Петровка, 38. Огарева, 6 - стр. 19
– Берите меня к себе, я их теперь, подлюг, терпеть ненавижу до смерти.
– Грамматика у тебя страдает, – сказал комиссар. – Некрасиво говоришь, Голубев, как дефективный ты говоришь – «терпеть ненавижу»… Учиться тебе надо… А что на своего брата взъелся?
– Есть причина, – сказал Голубев. – Их душить надо. Псы, нелюди, паразиты, стариков обижают, я их маму в упор видал.
Комиссар помнил его таким, каким он был три года назад, перед арестом. Те же наколки, то же квадратное лицо, те же губы, разбитые в драках, те же оловянные «фиксы» и та же челочка. Все, вроде бы, то же, а человек перед комиссаром сидел уже другой. Тогда комиссар улыбнулся и подумал: «Форма – уже содержание? Дудки, милый Гегель. Загнул ты здесь, дорогой».
Вот так и сейчас, глядя на Леньку, он внутренним своим чутьем понимал, что парень изменился, что в нем сломалось нечто определявшее его раньше. Комиссар это видел и по тому, как на Леньку смотрел его отец, и по тому, как прислушивался к его голосу Лев Иванович, и еще по тому, как Садчиков переглядывался с парнем, когда тот замолкал.

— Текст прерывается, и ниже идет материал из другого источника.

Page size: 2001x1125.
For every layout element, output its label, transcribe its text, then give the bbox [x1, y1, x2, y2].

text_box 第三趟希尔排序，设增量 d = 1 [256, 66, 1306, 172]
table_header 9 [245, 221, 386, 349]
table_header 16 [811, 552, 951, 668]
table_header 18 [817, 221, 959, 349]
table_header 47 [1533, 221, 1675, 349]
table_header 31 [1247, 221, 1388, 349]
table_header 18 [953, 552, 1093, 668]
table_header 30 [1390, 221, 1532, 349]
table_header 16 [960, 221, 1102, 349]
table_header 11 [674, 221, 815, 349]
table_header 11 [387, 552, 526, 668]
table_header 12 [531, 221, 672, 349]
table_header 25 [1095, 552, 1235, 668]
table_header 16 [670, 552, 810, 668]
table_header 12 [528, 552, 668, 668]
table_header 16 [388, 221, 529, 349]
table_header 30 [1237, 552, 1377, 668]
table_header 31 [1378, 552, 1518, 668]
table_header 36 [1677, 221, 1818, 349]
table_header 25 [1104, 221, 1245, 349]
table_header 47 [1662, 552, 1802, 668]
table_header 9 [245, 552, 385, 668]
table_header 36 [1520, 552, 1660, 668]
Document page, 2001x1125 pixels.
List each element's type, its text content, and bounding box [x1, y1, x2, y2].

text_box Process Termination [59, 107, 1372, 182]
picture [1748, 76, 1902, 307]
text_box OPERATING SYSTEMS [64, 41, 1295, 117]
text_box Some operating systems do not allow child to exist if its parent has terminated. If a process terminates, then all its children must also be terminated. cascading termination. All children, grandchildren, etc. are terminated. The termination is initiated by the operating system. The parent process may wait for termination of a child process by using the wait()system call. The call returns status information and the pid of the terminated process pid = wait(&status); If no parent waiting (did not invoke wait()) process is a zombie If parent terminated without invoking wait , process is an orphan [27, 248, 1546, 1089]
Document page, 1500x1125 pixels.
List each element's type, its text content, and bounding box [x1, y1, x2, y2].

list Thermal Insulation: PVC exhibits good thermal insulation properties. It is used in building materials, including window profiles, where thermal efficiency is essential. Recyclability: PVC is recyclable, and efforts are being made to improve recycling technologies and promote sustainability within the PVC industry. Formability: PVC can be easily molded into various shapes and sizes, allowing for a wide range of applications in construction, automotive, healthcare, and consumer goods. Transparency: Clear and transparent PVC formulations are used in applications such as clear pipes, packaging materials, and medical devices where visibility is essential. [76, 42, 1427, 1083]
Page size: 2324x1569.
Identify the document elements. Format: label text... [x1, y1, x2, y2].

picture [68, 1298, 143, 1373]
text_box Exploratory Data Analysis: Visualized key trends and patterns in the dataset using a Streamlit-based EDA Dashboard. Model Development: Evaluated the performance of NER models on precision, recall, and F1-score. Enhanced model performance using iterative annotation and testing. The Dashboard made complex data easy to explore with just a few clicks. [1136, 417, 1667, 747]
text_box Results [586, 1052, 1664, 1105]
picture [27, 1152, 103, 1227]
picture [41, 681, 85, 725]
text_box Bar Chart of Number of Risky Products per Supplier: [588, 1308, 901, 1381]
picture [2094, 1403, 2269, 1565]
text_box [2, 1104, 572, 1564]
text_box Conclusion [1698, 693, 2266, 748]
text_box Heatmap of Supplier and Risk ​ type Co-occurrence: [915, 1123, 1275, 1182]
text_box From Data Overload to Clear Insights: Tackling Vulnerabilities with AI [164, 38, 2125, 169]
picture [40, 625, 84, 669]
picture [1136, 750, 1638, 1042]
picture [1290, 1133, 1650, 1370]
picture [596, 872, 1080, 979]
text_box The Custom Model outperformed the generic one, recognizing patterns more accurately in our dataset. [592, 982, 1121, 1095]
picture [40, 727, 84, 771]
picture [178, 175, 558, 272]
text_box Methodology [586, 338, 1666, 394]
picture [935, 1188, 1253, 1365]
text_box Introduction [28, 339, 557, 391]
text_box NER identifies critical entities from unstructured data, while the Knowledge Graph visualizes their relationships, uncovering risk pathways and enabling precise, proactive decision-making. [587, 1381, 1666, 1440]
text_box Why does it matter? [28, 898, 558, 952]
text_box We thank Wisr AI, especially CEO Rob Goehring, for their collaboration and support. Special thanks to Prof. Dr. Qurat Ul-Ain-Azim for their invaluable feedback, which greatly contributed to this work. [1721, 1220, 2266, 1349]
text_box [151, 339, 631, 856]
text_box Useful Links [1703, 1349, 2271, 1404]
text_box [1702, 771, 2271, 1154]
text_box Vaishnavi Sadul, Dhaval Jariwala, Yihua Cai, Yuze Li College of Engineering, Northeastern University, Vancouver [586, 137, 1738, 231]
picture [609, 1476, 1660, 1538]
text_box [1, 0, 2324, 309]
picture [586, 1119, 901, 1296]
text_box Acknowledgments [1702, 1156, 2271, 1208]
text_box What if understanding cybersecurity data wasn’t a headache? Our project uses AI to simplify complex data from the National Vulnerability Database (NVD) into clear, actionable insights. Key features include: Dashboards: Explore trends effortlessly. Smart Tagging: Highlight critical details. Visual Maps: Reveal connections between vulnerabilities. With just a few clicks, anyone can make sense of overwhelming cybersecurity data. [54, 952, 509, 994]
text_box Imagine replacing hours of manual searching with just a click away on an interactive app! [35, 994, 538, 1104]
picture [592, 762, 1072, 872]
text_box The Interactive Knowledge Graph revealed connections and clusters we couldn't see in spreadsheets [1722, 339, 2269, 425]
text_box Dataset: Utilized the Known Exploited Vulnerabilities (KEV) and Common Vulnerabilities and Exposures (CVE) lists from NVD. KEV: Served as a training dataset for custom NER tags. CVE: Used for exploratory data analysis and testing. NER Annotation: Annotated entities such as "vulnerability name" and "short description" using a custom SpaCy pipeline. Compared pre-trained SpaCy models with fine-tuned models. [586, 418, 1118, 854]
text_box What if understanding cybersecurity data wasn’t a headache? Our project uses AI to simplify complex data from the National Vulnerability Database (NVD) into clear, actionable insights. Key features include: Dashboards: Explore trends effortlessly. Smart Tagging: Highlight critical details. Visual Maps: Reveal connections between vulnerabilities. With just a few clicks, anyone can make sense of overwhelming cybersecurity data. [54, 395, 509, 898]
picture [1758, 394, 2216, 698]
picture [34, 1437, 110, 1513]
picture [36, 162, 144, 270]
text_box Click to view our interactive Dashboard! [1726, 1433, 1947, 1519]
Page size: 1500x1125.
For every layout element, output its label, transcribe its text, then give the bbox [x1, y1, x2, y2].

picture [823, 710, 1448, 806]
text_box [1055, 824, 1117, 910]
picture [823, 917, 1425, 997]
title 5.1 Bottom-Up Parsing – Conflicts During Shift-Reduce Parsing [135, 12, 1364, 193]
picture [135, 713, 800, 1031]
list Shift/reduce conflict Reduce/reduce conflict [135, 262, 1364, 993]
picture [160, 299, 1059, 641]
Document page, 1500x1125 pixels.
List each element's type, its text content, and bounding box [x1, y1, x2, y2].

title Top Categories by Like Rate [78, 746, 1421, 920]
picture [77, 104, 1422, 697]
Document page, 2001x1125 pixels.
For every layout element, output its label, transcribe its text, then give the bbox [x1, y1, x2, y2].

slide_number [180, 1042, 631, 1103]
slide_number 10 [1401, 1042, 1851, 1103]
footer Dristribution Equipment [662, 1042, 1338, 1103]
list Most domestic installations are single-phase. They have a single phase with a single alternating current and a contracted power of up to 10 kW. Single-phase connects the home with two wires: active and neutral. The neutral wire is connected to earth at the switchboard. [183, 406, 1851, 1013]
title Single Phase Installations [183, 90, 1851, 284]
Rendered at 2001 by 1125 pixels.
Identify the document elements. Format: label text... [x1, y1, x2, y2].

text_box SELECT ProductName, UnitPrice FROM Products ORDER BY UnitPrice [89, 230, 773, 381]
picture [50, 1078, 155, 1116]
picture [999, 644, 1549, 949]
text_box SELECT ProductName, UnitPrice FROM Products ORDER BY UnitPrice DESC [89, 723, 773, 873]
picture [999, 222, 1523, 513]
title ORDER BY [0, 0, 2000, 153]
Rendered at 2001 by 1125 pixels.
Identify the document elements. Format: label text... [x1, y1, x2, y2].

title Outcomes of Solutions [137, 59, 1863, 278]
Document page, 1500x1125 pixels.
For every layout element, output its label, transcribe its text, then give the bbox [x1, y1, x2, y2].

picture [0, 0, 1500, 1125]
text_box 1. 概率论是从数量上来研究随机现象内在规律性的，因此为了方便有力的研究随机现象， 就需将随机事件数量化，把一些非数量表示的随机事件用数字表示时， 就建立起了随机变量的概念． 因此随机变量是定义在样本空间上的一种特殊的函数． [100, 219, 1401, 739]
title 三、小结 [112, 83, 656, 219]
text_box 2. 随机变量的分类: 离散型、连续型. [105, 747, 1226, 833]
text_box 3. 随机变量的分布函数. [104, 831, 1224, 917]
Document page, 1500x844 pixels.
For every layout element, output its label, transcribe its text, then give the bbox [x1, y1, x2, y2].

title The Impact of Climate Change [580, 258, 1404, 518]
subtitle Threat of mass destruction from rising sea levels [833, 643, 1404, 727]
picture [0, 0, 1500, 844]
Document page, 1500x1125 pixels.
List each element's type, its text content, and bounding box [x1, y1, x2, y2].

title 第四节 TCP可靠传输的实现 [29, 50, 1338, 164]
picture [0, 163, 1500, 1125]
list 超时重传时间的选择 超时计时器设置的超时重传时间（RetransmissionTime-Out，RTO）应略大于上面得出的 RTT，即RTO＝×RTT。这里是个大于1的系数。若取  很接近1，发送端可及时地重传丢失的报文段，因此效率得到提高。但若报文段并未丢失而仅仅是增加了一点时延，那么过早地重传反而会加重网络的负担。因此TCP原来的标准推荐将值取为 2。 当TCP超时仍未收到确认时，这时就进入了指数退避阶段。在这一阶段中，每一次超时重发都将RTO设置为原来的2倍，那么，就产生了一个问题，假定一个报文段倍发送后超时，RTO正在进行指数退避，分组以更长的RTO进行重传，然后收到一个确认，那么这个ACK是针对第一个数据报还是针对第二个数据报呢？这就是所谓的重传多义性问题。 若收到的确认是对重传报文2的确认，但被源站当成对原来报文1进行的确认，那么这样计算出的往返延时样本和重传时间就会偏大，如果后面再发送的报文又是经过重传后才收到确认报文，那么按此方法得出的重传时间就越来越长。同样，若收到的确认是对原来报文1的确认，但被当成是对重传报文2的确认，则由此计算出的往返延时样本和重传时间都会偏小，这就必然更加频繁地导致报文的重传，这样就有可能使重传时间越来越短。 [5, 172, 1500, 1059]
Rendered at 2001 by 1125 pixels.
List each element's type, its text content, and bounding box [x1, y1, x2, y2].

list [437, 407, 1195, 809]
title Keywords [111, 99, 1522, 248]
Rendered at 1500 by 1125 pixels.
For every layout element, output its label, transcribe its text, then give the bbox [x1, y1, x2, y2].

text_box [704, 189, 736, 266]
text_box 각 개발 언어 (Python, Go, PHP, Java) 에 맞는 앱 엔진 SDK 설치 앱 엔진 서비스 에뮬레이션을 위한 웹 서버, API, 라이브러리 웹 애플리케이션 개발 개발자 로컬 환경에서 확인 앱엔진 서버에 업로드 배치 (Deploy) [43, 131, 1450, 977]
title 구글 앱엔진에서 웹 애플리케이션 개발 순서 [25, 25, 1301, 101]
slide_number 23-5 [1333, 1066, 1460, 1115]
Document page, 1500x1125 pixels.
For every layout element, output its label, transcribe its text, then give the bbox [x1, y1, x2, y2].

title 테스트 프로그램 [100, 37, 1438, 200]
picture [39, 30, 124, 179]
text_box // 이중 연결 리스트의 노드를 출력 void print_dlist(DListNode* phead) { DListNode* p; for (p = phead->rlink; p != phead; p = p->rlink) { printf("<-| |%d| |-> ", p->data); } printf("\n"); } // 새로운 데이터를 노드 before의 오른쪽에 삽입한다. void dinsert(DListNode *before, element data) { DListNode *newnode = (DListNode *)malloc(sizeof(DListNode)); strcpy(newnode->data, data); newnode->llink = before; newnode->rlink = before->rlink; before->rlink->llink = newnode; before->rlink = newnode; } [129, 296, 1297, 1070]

– Ну, – сказал комиссар, – это все хорошо. Но ты объясни мне, как же мог с ними пойти на грабеж? Растолкуй – не понимаю…
– Я этого растолковать не смогу, товарищ комиссар. Я сам не понимаю…
– Потому что был пьяный?
– Да.
– А я и не прошу, чтоб ты в себе – в пьяном – копался. Ты мне по трезвому делу объясни. Вот сейчас, как ты это объяснить можешь? Постарайся на все это дело посмотреть со стороны.
– Бывают провалы памяти…
– Ты думаешь, у тебя был провал?
– Да.
– Плохо дело, если провал. Так вообще загреметь недолго, если оступишься… Громко можно загреметь, мил душа, надолго.
– Так я уже…
– Уже ты дурак, – сказал комиссар. – Если, конечно, не врешь нам. А когда оступаются, становятся преступниками. Тут разница есть, серьезнейшая, между прочим, разница. В дверь постучались. Лев Иванович вздрогнул. «Волнуется старик, – отметил комиссар, – на Дон Кихота похож. Такой же красивый… Пронзительную какую-то жалость к таким чистым людям испытываешь… Именно – пронзительную».
– Разрешите, товарищ комиссар? – заглянув в кабинет, спросил Росляков.
– Прошу.
Росляков подошел к столу и, положив перед комиссаром небольшую картонную папку, раскрыл ее торжественным жестом фокусника.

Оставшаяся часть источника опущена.